To the contrary, Poindexter’s job is limited to developing software. And even without the Wyden amendment, TIA would give investigators access only to databases and records-government and nongovernment-that they already have a right to access. Its most basic function would be simply to expedite the kinds of intelligence-sharing that might have thwarted the September 11 attacks, by linking the government’s own databases with one another and with any legally accessible private databases. The goal is to enable investigators to amass in minutes clues that now could take weeks or months to collect.
Here’s a hypothetical example (adapted from Rosenzweig’s analysis) of how as-yet-non-existent TIA technology might help stop terrorists-and how the Wyden amendment might prevent that.
Say the government learns from a reliable informant that the precursor elements of Sarin gas have been smuggled into the United States by unidentified Qaeda operatives via flights from Germany during the month of February. Its first investigative step might be a TIA-based "query" of foreign databases that might help generate a list of possible terrorists. (But the Wyden amendment would bar a TIA-based query for the names of any who might be Americans. And it could be construed as putting entirely off-limits any "mixed database" that includes Americans.)

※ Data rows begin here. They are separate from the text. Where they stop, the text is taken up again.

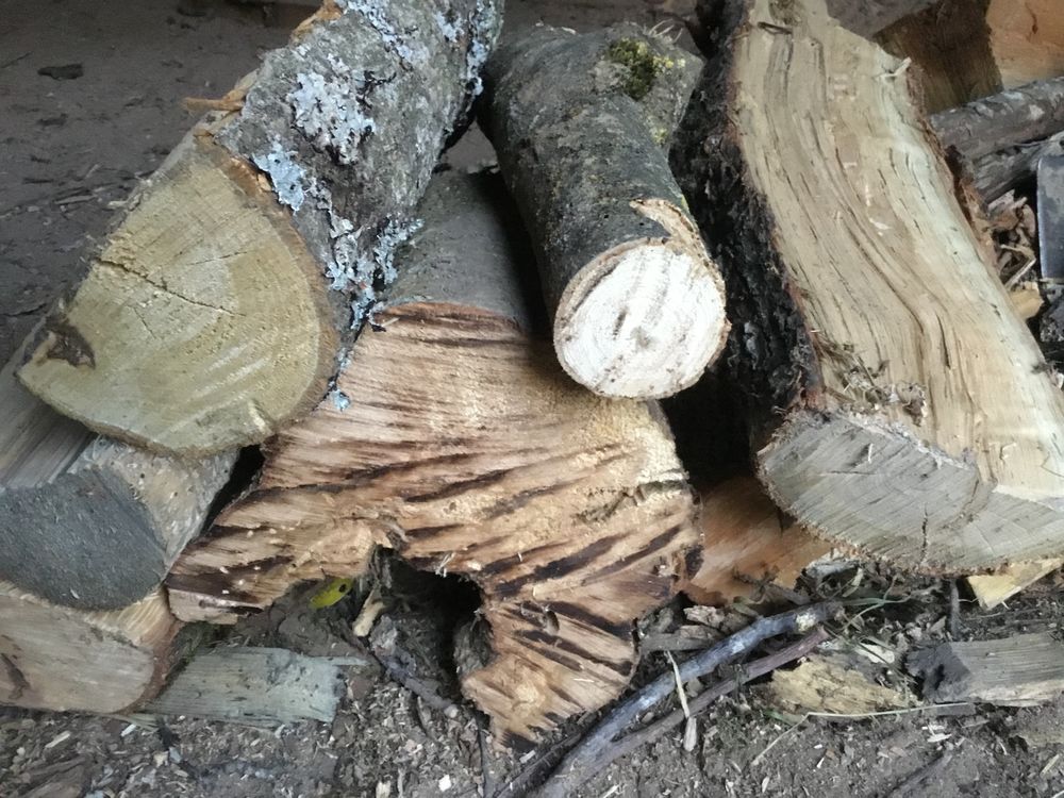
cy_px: 399
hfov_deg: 58.4
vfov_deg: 45.4
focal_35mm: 31
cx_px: 532
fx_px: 953
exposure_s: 1/17
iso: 640
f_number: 2.4
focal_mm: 3.3
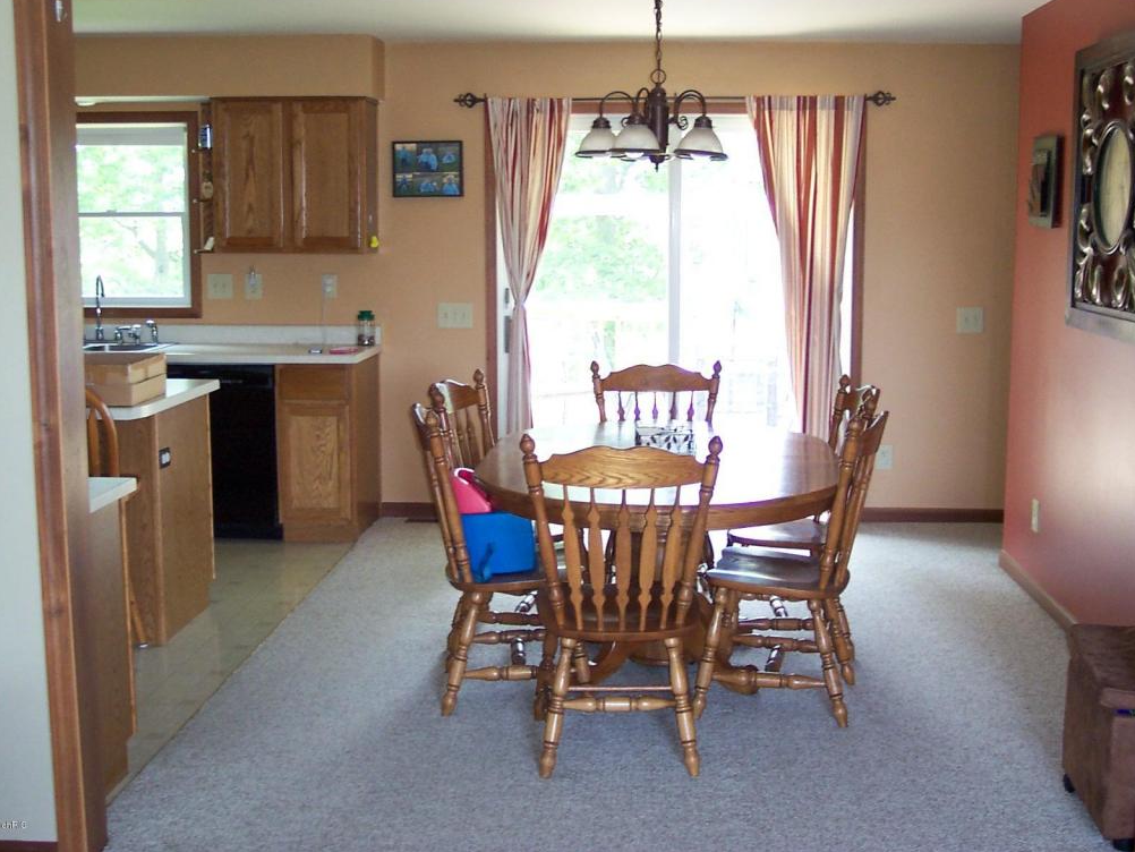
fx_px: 1377
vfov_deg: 34.4
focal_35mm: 42
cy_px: 419
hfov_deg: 44.7
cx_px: 612
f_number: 2.8
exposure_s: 1/20
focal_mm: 8
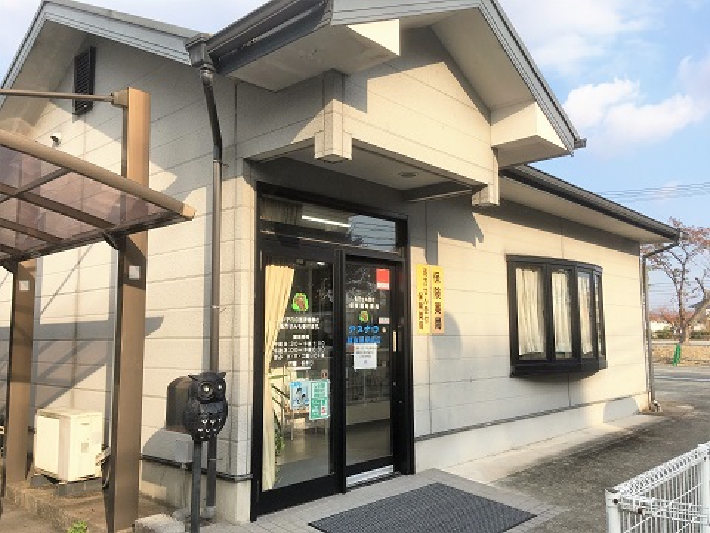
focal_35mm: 29
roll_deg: -0.2
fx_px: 595
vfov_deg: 48.2
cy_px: 266
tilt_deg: +5.9
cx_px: 355
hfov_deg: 61.7
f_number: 2.2
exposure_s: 1/927
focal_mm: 4.15
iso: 25
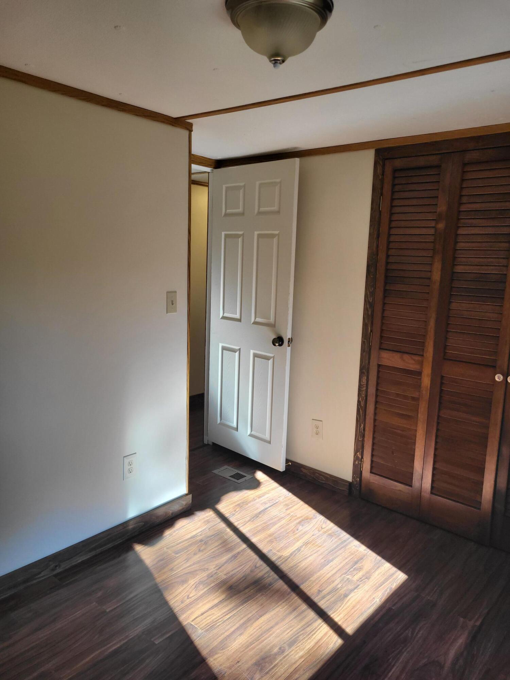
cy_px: 340
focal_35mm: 26
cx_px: 255
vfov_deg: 67.3
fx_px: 511
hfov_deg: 53.1
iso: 50
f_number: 1.8
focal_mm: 5.4
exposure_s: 1/120
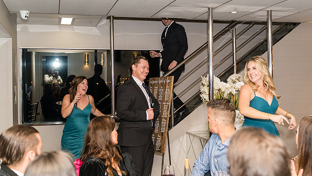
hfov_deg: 45.4
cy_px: 80
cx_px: 176
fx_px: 372
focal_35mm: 45
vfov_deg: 26.5
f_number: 2.8
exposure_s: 1/250
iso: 1000
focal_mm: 34
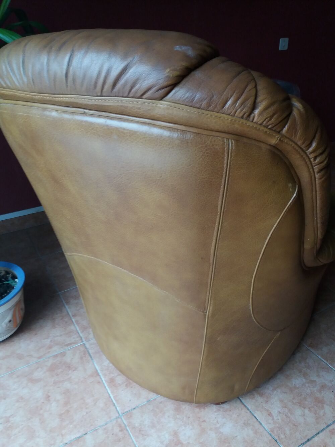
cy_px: 224
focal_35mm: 28
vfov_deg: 63.4
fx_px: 361
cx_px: 168
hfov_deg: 49.8
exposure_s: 1/33
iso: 125
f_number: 1.9
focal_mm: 3.7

A second step might be a pattern-based query to U.S. government databases to produce a list of all passengers, or perhaps all nonresident aliens, entering the U.S. on flights from Germany during February. (But the Wyden amendment would bar a query for all passengers, and would again pose the mixed-database problem.)
A third query might seek to find which of these passengers’ names are also in government databases of known or suspected terrorists. (But the Wyden amendment would pose the same obstacles.)

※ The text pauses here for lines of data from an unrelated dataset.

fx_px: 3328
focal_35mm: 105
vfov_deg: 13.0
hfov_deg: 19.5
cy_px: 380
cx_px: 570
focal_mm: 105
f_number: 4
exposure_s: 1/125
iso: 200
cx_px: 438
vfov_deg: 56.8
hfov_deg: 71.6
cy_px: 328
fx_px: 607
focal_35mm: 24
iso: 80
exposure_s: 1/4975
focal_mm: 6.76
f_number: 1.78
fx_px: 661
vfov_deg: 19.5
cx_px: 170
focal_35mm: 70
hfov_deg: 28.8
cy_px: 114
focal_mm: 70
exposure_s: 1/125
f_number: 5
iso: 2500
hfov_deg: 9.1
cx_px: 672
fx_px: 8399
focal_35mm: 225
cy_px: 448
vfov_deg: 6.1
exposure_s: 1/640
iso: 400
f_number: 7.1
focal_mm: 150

Fourth, with a list of subjects for further investigation based on these queries, TIA could be used-perhaps after obtaining a judicial warrant-to link to any legally accessible commercial databases to find out whether any of these subjects has bought canisters suitable for deployment of Sarin gas, or rented airplanes suitable for dispersing it, or stayed in the same motels as other subjects of investigation. And so on. (But for the Wyden amendment, that is.)
It is not yet clear whether it is even possible to develop technology powerful enough to do all of this. But it might be possible. Shouldn’t we be racing to find out?